Southerners he called “rebnecks” ate grits with their eggs. Northern Pennsylvania Dutchmen rednecks ate scrapple with ketchup. That’s all a Perry County boy needs to know about American history.
Skeeter hated everything from the South – even South Philadelphia – especially Dr. Pepper. He once told a state trooper at the scene of a triple fatal accident that the driver died because he was drinking Dr. Pepper. The guy was just holding a bottle of that soda when he hit a 10-point buck and the deer’s antlers smashed the bottle and sent shards of glass into the man’s brain.
Dr. Pepper killed him, Skeeter told the cop who wrote that fact in his official report.
All Skeeter needed was a cooler loaded with cans of Reading beer. Normally a Pabst drinker, the Reading was on sale. After 12 beers Skeeter lost control of the tow truck on a curve when he stared too long at a faded chewing tobacco ad painted on the side of a barn and wondered too long why these crackers in the Confederacy or anywhere else for that matter chewed the stuff.
The truck rolled and rolled some more, crumbling like a Reading can, a dozen of which flew from the cooler and rolled with ice cubes down a dirt and gravel hill on the other side of the guard rail. Lester’s boot, foot included, that Skeeter placed gently for safekeeping on top of the beer and the ice in the cooler, landed in a stagnant gully, killing a frog that was so sluggish from pollution he just couldn’t jump fast and high enough to escape its maker – just like Skeeter, whose head squashed on the windshield like a mashed West Nile Virus mosquito hitting a Mack truck grille doing 90 miles per hour.
Back up North, Andy Liddick couldn’t get over his good fortune to be chosen the newest Crusher vice president. That night after work he stole Candy the barmaid’s Harley and met Mole at midnight on the highway. Hiding something behind his back, Mole smiled a barbarian smile and asked Andy to come with him because Mole had something to show him.
Andy complied. After all, Mole was the president. When Mole said “look up, Andy, there’s a bald eagle in that tree,” Andy didn’t even think that it was midnight and how could Mole with those heavily-lidded squinty eyes see America’s big bird symbol of freedom even at noon let alone at the darkest time of night. So Andy looked and Mole whacked him in the back of the head with an ax, knocking Andy Liddick out colder than a couple of leftover pizza slices in the freezer at Clayt’s. The plan came to him when Andy Liddick told him about the brand new black Tecova cowboy boots he bought for the trip down South. Andy’s boots didn’t match the beauties Lester wore, but Mama was losing her eyesight and wouldn’t know the difference.

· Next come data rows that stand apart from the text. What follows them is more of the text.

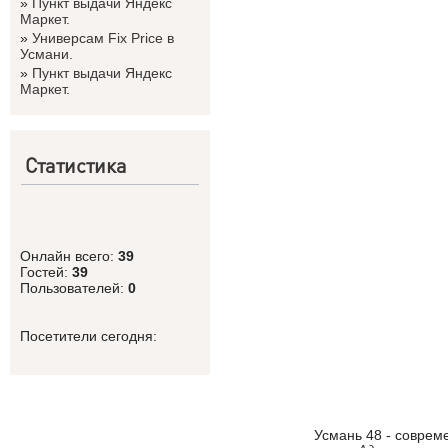
»
Пункт выдачи Яндекс
Маркет.
»
Универсам Fix Price в
Усмани.
»
Пункт выдачи Яндекс
Маркет.
Статистика
Онлайн всего:
39
Гостей:
39
Пользователей:
0
Посетители сегодня:
Усмань 48 - соврем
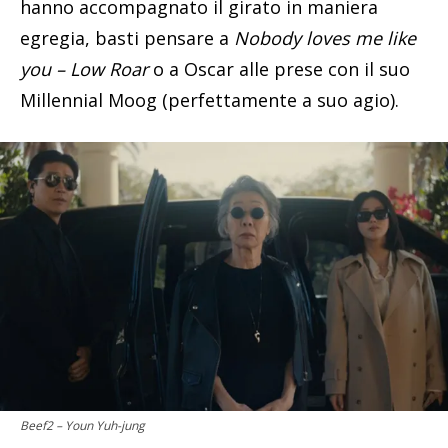
hanno accompagnato il girato in maniera
egregia, basti pensare a
Nobody loves me like
you – Low Roar
o a Oscar alle prese con il suo
Millennial Moog (perfettamente a suo agio).
Beef2 – Youn Yuh-jung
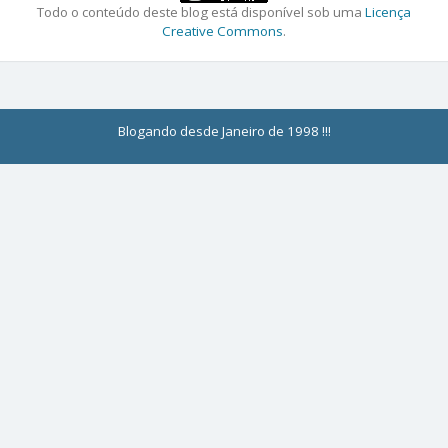
Todo o conteúdo deste blog está disponível sob uma
Licença
Creative Commons
.
Blogando desde Janeiro de 1998 !!!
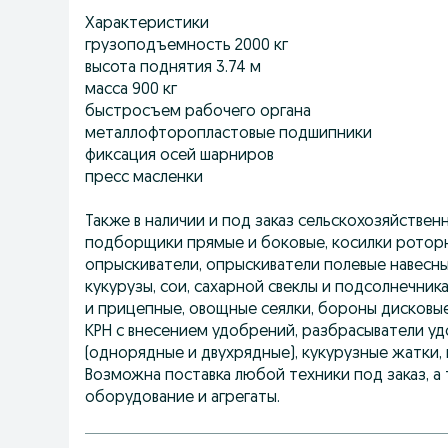
Характеристики
грузоподъемность 2000 кг
высота поднятия 3.74 м
масса 900 кг
быстросъем рабочего органа
металлофторопластовые подшипники
фиксация осей шарниров
пресс масленки
Также в наличии и под заказ сельскохозяйствен
подборщики прямые и боковые, косилки роторные
опрыскиватели, опрыскиватели полевые навесные
кукурузы, сои, сахарной свеклы и подсолнечник
и прицепные, овощные сеялки, бороны дисковы
КРН с внесением удобрений, разбрасыватели у
(однорядные и двухрядные), кукурузные жатки,
Возможна поставка любой техники под заказ, а 
оборудование и агрегаты.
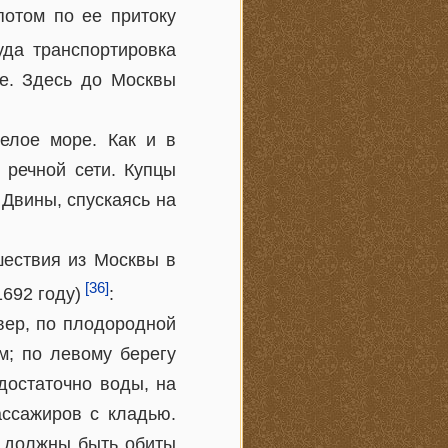
потом по ее притоку
уда транспортировка
ге. Здесь до Москвы
елое море. Как и в
 речной сети. Купцы
Двины, спускаясь на
шествия из Москвы в
[36]
1692 году)
:
евер, по плодородной
м; по левому берегу
достаточно воды, на
ассажиров с кладью.
а должны быть обиты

Raising the ax over his head, Mole swung, first hitting soft leather, cutting past unwashed white sweat sock, pale, pimpled flesh and right through the bone at the ankle. The body part easily separated from the leg, dropping like a felled redwood at the hands of an expert lumberjack.
That scum Skeeter had a day’s lead on him and Mole would never find him anyway. Mama was still crying her eyes out waiting for her boy’s foot so she could find peace of mind with one last piece of body for one full dress funeral. With Andy’s foot replacing Lester’s, the shoe was on the other foot, so to speak.
Mole rode fast into the sunset heading west with one slightly used Tecova and a foul-smelling tootsie wrapped in a black plastic garbage bag tied around his waist. He and Mama would have a big California biker funeral for Lester. Mole would recruit dozens of new Crushers from the mourners’ ranks.
Screw the East Coast.
He was afraid of them Pagans anyway.